Canada-based Descartes Systems Group, a major player in connecting logistics-focused businesses in commerce globally, has announced its acquisition of US-headquartered OCR Services (OCR), a provider of solutions and content for global trade compliance, for approximately US$90 million.

OCR specializes in offering solutions and content for export compliance and controlled commodities, aiding customers in streamlining and automating processes related to denied party screening, license procurement/management, and product classification.

“The OCR team brings a wealth of domain expertise in global trade compliance to Descartes, including experience leveraging artificial intelligence (AI) in the content management process. By adding OCR’s solutions and content to our Global Logistics Network, we see an opportunity to bring new functionality and enhanced content to our customers and partners around the world. With our combined solutions and team, we also see an opportunity to further penetrate markets in Europe and Asia,” stated Andrew Roszko, chief commercial officer at Descartes.

According to a statement, the core platform, GlobalEASE, is used by blue-chip, multinational organizations worldwide to ensure compliance with evolving regulations. Like Descartes, OCR monitors regulatory updates and enriches its trade data content libraries daily. The addition of OCR’s controlled export data is expected to enhance Descartes’ extensive global trade content library, benefiting customers and partners such as SAP and Oracle.

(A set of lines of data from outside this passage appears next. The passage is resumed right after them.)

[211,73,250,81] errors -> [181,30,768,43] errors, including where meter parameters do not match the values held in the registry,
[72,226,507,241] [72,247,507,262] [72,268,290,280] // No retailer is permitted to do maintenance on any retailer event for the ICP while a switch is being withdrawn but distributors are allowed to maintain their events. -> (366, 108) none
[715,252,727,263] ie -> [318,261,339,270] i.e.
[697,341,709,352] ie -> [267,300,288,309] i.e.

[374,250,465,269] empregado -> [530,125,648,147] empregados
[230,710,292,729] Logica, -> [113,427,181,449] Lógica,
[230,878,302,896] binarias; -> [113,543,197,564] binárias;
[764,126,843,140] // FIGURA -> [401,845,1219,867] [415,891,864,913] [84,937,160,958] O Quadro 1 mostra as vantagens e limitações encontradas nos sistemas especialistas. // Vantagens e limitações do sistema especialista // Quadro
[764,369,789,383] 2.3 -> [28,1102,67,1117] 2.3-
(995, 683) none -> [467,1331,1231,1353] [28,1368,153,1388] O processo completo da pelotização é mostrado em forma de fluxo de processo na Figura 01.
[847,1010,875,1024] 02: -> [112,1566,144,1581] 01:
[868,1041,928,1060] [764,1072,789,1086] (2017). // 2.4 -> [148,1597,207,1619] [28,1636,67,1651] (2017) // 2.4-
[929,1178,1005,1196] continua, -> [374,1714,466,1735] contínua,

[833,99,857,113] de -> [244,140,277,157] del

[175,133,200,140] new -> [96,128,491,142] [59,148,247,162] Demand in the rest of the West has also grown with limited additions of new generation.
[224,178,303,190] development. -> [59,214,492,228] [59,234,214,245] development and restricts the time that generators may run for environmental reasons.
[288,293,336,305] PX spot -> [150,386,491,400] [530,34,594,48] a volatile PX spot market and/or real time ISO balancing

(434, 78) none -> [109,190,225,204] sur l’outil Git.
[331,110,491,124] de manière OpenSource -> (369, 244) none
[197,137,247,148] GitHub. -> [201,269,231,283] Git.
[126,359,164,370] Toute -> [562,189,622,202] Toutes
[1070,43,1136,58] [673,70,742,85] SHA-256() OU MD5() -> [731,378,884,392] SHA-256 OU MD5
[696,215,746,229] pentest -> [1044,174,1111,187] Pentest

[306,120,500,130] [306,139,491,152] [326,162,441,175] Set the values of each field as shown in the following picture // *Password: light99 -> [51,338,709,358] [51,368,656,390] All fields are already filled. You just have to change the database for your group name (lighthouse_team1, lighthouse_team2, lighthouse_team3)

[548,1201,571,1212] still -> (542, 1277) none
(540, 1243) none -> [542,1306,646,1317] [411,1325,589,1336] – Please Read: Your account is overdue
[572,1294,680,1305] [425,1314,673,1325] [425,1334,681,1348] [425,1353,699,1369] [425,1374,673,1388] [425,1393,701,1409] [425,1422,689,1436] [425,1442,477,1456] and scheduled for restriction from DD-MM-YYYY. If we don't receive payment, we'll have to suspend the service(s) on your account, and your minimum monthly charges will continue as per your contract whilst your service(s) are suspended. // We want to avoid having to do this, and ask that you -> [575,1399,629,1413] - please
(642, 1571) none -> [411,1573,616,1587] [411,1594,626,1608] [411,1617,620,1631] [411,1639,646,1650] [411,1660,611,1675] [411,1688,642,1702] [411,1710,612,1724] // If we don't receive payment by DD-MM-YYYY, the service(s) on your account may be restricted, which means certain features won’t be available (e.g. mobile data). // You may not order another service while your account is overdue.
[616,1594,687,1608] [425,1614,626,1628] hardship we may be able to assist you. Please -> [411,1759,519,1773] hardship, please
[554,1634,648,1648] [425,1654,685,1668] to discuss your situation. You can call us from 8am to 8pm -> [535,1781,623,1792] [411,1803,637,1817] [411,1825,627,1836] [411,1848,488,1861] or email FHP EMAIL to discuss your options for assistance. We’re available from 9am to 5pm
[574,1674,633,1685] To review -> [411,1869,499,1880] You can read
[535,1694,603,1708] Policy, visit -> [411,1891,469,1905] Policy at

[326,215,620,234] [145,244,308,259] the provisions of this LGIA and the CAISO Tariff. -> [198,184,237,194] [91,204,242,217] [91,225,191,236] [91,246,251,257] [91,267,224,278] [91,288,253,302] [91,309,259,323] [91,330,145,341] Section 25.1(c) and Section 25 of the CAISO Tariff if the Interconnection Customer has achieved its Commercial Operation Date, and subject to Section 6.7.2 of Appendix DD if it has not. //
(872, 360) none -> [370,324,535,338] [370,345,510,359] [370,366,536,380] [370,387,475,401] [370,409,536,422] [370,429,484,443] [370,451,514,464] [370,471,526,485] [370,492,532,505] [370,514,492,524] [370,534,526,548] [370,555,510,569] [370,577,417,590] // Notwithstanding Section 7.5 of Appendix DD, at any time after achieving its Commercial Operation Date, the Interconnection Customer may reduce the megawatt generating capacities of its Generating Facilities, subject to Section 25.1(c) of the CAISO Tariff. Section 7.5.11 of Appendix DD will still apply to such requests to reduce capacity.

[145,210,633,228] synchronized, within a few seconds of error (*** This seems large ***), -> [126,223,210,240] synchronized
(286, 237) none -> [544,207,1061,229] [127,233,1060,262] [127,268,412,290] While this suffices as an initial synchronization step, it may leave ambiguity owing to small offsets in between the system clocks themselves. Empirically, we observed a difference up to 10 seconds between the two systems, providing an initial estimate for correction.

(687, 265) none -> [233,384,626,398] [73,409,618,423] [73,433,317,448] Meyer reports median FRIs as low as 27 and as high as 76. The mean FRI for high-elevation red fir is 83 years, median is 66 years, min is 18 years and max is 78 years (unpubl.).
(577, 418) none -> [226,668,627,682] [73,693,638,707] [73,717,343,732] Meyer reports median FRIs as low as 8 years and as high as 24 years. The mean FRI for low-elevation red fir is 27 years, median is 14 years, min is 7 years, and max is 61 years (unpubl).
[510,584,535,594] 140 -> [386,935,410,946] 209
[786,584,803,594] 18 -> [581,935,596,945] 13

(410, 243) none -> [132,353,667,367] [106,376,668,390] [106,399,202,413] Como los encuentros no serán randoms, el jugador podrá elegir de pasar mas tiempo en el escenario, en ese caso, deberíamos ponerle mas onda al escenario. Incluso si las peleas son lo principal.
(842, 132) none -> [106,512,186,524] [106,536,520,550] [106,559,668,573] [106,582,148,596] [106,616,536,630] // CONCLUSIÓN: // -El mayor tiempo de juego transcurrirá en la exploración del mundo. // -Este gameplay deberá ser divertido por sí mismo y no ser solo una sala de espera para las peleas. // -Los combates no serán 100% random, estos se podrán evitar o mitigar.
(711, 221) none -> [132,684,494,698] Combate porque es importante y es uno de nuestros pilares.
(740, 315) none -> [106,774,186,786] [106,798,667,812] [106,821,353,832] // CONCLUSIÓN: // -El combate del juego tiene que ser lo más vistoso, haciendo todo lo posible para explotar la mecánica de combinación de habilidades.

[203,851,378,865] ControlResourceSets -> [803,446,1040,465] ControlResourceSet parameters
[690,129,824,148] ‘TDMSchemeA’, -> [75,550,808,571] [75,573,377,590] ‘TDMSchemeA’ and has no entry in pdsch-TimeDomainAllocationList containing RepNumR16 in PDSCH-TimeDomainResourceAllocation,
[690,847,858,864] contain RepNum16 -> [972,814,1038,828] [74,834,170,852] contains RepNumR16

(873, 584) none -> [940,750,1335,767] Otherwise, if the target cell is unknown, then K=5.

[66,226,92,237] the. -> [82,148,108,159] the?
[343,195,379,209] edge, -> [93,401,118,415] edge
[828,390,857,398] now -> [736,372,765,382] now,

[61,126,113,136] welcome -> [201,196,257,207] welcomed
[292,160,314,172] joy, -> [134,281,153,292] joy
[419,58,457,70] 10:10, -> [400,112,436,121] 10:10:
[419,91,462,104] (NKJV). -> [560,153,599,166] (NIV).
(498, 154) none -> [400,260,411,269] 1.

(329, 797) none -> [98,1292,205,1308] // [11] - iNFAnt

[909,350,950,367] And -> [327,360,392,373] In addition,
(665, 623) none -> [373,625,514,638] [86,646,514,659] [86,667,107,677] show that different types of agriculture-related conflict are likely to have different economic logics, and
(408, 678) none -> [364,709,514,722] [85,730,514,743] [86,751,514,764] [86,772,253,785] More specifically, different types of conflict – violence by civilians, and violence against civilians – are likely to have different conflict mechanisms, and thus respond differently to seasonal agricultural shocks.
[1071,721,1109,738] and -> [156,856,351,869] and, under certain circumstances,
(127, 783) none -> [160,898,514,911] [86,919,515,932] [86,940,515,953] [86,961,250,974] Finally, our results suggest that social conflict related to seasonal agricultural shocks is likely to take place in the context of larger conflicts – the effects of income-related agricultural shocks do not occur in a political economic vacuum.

“We continue to invest in solutions and content to help our customers manage the complete lifecycle of shipments in what is an increasingly dynamic global regulatory environment. OCR complements our Global Trade Intelligence business, particularly our Visual Compliance and MK Data investments. We’re thrilled to welcome the OCR employees, customers and partners into the Descartes family,” commented Edward J. Ryan, Descartes’ CEO.